Without Termux: basic completion
Even with no setup, the editor still gives you keyword + word-in-document completion and snippets (tab-stop templates for JS, TS, Python, HTML, CSS, Dart and Markdown — type a prefix and press Tab/Enter). You only need the language servers above for type-aware completion, hover, and diagnostics.
The status chip
The editor’s status bar shows an IntelliSense chip for supported files. Its colour tells you the state, and tapping it opens a panel that explains what’s happening and offers the fix:
- Grey — off, or Termux/servers not yet installed → tap to enable or to open setup.
- Amber “IntelliSense…” — the server is starting (a cold start takes a few seconds the first time).
- Green — connected and live.
- Red “IntelliSense !” — couldn’t reach the server → tap to retry or reopen setup.
So if completions aren’t showing, the chip is the first place to look.
Go to definition
Three ways to jump to a definition:
- Press F12 (with a hardware keyboard).
- Tap the go-to-definition button on the accessory bar (it appears only when a language server backs the current file).
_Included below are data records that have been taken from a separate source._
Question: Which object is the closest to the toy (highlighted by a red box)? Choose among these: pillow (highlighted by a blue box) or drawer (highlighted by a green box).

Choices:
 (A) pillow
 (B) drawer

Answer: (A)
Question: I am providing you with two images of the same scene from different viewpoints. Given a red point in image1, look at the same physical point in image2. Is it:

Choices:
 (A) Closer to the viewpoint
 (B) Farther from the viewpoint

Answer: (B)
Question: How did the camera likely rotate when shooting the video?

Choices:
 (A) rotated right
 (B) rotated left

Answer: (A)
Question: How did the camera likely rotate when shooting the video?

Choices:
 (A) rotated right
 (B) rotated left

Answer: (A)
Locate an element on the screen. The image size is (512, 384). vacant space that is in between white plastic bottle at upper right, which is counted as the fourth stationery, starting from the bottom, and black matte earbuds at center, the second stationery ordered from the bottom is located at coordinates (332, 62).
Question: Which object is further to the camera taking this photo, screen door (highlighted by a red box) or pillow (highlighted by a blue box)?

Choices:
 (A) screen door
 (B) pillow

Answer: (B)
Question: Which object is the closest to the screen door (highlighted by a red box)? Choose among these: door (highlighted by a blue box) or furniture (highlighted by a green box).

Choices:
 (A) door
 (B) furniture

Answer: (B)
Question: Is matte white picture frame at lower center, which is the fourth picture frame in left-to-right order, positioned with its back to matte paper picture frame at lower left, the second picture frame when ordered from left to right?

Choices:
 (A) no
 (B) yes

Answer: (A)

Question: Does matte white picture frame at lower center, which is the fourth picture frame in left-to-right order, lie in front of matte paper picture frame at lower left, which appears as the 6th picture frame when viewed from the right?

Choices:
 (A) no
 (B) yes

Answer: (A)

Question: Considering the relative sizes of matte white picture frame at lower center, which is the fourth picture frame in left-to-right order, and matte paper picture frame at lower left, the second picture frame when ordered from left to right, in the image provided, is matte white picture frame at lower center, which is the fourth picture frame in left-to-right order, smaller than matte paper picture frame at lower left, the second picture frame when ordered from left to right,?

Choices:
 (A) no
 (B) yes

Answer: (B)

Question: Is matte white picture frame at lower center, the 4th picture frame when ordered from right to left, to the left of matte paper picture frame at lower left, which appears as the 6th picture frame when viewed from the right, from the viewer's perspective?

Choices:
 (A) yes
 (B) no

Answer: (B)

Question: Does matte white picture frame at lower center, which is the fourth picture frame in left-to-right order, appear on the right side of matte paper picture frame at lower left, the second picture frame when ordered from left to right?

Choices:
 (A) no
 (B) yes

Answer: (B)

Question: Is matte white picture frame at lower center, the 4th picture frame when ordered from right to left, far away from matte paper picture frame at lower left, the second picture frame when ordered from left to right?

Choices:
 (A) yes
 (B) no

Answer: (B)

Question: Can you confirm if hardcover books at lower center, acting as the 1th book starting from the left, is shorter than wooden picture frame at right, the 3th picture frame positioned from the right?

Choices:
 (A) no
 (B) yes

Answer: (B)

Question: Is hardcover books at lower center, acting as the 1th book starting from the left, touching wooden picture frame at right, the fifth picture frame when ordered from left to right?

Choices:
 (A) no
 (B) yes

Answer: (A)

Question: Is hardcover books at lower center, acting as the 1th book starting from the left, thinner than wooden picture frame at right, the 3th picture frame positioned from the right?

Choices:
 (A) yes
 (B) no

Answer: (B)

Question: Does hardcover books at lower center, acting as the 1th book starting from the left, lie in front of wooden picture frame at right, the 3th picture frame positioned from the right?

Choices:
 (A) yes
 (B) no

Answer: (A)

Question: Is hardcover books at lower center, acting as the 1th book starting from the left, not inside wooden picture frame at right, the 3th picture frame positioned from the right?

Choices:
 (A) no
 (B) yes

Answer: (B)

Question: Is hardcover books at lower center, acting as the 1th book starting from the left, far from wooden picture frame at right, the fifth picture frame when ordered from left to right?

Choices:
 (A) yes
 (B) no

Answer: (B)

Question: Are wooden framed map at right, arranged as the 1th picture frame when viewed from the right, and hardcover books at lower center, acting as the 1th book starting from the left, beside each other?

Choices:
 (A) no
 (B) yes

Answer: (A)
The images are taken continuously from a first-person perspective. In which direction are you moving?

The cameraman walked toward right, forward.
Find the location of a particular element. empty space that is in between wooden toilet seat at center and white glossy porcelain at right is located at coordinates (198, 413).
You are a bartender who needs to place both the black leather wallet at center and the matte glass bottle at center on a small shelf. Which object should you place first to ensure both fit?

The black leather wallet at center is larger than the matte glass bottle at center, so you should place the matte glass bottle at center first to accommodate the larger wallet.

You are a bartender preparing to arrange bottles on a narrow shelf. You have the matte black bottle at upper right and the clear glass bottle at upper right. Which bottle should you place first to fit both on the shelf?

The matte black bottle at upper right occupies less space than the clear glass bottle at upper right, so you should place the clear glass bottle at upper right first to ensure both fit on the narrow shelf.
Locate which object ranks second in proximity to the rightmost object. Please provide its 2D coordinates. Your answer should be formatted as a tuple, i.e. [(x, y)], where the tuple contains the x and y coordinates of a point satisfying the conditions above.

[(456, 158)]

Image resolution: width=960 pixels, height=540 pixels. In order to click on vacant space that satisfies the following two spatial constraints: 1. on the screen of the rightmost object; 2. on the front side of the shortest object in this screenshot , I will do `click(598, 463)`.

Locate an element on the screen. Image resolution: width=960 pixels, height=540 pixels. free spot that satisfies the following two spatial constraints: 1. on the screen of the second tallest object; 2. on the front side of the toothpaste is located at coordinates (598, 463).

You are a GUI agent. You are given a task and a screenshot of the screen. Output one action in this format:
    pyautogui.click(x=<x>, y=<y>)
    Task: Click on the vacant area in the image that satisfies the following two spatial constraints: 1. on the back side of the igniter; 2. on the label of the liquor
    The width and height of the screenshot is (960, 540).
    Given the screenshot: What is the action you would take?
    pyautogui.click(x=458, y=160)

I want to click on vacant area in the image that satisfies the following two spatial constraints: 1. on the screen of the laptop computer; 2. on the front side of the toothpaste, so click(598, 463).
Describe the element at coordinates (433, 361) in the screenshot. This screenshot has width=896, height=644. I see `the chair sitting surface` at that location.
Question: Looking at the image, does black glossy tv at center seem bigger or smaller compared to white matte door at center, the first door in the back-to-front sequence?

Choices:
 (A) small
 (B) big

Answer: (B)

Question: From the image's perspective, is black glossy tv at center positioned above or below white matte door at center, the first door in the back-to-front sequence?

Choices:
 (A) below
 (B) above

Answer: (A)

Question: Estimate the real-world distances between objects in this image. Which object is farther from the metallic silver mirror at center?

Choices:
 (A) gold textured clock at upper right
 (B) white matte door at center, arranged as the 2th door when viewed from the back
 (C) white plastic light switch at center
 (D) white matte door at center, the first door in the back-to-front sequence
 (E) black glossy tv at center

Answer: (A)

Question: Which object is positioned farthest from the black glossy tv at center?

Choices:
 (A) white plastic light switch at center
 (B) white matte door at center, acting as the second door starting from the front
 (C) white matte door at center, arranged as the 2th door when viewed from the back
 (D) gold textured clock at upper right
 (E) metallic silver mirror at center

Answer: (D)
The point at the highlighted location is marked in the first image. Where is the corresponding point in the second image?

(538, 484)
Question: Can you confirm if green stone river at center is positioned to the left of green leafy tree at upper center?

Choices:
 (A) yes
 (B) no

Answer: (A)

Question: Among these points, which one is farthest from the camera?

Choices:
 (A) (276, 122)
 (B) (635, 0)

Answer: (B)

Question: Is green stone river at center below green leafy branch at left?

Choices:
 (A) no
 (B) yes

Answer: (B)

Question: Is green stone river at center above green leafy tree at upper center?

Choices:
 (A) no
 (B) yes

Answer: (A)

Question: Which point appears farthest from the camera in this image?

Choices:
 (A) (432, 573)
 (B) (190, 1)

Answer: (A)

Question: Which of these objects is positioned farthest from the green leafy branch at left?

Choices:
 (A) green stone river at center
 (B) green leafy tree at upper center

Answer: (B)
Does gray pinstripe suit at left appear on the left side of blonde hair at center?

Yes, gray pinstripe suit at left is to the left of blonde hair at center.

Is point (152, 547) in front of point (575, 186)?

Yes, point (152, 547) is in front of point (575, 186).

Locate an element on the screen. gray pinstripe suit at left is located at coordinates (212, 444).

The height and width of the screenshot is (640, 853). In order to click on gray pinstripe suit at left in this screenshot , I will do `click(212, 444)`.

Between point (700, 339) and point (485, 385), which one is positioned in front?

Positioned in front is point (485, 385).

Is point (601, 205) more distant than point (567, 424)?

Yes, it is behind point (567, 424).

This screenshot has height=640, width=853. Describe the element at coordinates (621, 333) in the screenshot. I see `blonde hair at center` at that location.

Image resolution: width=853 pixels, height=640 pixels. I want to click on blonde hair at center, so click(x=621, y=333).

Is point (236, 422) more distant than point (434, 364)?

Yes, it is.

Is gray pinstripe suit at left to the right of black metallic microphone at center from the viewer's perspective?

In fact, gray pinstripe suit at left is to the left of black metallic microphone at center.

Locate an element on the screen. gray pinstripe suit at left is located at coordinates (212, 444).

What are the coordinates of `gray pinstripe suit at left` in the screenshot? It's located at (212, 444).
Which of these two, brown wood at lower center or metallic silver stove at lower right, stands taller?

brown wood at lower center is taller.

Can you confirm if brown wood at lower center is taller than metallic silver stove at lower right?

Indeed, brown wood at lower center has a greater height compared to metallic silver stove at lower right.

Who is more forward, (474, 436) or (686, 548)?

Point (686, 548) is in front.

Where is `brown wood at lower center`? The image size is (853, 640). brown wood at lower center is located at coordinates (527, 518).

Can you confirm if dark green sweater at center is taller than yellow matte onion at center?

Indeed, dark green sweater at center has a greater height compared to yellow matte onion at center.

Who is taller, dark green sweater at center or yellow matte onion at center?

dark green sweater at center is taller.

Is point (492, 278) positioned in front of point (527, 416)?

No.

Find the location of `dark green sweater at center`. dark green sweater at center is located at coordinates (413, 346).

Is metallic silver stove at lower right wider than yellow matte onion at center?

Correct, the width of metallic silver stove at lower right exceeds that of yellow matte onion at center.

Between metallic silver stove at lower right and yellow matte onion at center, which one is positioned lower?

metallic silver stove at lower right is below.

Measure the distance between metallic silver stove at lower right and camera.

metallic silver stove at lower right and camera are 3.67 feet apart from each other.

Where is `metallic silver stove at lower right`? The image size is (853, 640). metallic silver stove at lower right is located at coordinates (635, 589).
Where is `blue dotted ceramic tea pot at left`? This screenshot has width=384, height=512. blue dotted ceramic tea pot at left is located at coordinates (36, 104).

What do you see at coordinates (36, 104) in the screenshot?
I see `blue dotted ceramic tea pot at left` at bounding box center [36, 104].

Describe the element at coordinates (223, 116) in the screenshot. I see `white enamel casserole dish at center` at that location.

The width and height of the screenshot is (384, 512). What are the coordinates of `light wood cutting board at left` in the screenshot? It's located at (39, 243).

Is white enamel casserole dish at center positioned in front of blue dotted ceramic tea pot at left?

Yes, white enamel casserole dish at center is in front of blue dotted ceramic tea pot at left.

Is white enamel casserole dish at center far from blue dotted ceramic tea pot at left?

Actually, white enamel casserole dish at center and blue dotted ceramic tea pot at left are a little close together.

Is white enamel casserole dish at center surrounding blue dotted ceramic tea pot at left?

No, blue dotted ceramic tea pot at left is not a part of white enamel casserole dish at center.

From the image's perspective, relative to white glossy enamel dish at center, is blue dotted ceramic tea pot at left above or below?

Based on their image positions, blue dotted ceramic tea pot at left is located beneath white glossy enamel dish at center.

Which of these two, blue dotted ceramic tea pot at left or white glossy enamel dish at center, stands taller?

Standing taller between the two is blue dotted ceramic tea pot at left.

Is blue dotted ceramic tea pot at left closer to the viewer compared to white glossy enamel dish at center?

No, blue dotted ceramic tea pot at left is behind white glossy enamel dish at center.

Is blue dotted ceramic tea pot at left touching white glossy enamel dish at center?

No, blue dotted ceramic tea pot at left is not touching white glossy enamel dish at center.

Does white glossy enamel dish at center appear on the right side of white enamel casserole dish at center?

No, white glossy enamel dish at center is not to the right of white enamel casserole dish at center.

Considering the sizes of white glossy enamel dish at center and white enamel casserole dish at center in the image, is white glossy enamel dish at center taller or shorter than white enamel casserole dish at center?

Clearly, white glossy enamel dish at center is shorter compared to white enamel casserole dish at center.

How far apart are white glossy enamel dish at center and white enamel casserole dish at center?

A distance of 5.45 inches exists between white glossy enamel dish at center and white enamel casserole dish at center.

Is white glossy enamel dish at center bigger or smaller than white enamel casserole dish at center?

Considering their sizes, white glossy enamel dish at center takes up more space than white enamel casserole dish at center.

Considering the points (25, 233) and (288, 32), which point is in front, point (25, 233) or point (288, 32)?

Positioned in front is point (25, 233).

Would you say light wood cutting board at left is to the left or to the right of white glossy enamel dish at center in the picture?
- Command Palette → Go to Definition.
Same-file jumps move the caret; cross-file jumps open the target file and reveal the line.
Tips
- The first file you open in a session is the only slow one — the server cold starts, then stays warm. Calypso also pre-warms the bridge when you open a project, so that first jump from amber to green is quicker.
- Switching tabs between supported files keeps the server warm — no re-start.
- If a server gets into a bad state, open the chip’s panel and Restart language servers.
Hitting problems? See Troubleshooting → IntelliSense.